今朝会ったときとは違って普通の表情をしているからか、はっきり言って、ものすごく、可愛い。
見た感じ清楚なイメージがあるが、目はぱちりと開き、鼻はすらりと伸びていて、口が少し開いているのがまた可愛らしい。思ったよりも幼い可愛らしい顔立ちを右側のサイドテールが引き立てている。今朝の出来事が無ければ一目で惚れていたかも知れないほどの破壊力だ。
しかし神埼はすぐに顔を俯かせてしまう。
やっぱり嫌われているのだろう、あの反応からすると憎まれている、といっても過言ではないかもしれない。しかしその動作すらも様になっているから驚きだ。
「神崎だったみたいだなぁ」
未皐が言うが頭の中に良く入ってこない
「かなり可愛いよなぁ。だがまぁ、神崎はやめとけよ」
未皐が言った事に疑問がわく
「な、んで?」
神崎の見蕩れてしまっていたのと憎まれているというショックで反応がぎこちなくなる。
「あいつは重度の男性恐怖症、いや、人間恐怖症らしいぞ」
「人間恐怖症?」
「そうだ、話しているときは割と普通なんだが人が触れようとするととたんに避ける。特に男子はその傾向が大きいみたいだなぁ」
「そう、だったのか」
だから今朝過剰なまでに俺を拒絶したのか。
「残念かぁ?」
俺の反応が残念そうに聞こえたのだろう。
「いや、むしろすっきりしたよ」
「すっきり?」
そういうことだったのだ。あの反応は俺が特に嫌われていたわけじゃなくって日ごろからそうだったのだ。

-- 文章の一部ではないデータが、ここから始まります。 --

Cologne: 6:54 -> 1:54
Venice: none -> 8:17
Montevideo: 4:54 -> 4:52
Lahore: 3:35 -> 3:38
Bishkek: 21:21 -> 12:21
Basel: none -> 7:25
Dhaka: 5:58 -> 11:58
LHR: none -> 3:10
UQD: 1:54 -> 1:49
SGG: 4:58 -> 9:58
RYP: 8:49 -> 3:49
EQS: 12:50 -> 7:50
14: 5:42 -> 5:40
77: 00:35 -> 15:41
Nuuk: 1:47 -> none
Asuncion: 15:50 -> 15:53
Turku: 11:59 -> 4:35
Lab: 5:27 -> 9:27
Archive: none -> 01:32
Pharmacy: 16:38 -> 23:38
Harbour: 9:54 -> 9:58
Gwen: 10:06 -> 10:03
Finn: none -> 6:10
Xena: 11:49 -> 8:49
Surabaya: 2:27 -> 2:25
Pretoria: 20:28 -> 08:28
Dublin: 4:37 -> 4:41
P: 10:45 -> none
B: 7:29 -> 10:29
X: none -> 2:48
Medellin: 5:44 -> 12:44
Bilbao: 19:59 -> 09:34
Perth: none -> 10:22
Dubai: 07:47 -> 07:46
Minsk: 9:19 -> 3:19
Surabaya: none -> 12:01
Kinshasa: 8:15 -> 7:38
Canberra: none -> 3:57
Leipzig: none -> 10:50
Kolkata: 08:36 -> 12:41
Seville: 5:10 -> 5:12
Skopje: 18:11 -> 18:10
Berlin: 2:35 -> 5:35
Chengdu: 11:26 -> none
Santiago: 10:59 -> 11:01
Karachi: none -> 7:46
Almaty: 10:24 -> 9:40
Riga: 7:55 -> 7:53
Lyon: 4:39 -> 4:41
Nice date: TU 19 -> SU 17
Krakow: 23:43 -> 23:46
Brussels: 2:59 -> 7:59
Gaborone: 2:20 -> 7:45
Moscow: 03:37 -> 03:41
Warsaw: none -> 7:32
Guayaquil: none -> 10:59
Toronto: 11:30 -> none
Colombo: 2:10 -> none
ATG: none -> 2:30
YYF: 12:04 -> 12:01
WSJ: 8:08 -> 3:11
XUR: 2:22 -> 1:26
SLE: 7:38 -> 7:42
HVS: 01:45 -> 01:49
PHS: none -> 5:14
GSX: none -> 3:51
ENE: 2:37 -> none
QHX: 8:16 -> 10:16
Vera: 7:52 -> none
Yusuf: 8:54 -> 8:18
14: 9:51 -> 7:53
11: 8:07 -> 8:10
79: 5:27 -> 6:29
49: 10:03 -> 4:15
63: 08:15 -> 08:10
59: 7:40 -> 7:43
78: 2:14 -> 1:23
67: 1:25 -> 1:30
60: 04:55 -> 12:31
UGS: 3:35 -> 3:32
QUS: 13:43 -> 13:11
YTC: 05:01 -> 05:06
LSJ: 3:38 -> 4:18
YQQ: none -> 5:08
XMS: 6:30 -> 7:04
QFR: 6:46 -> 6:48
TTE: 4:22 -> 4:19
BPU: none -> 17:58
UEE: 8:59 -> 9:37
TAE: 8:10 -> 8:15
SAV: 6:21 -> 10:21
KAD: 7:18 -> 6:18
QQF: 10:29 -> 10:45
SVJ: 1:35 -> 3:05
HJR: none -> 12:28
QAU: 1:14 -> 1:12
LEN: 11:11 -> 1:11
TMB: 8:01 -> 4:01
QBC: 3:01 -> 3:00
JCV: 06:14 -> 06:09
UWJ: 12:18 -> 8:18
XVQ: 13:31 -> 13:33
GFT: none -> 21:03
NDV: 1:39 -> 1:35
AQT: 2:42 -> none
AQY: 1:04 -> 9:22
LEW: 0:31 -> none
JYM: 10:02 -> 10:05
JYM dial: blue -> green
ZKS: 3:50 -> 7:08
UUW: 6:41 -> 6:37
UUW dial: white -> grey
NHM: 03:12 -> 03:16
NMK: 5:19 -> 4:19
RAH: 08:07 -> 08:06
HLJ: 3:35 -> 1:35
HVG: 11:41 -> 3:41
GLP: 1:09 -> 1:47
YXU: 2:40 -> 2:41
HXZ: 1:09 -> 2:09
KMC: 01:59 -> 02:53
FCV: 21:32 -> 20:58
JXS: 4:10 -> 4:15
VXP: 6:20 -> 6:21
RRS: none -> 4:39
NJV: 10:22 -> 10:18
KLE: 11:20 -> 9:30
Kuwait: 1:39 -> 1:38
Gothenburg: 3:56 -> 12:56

「まあなんにせよ突っかかりが取れたのなら良かったんだろうなぁ」
「そうだな」
未皐のおかげで今回はあまり引きずらずに済みそうだ。
「それにしてもなんで神埼はいっつもこのクラスで弁当食ってるんだろうなぁ」
そうなのか。ん?そういえば。
「その、神崎って何組なんだ?」
「4組だよ。ここから3つも隣のクラスだ。いっつも1人で弁当食ってるしちょっと気になるよなぁ」
それは確かにちょっと変だ。何か理由があるんだろうか。
「下の名前はなんていうんだ?」
神崎の事が気になって気になってさらに問う。
「確か比那、だったかなぁ」
神埼 比那、か。
それにしても、未皐が言っていたこと、何か引っかかるような気がした。
それが何か考えるもそんな好奇心はいつまでも続かず結局その後は未皐と世間話をして今日の昼休みも終わりを告げた。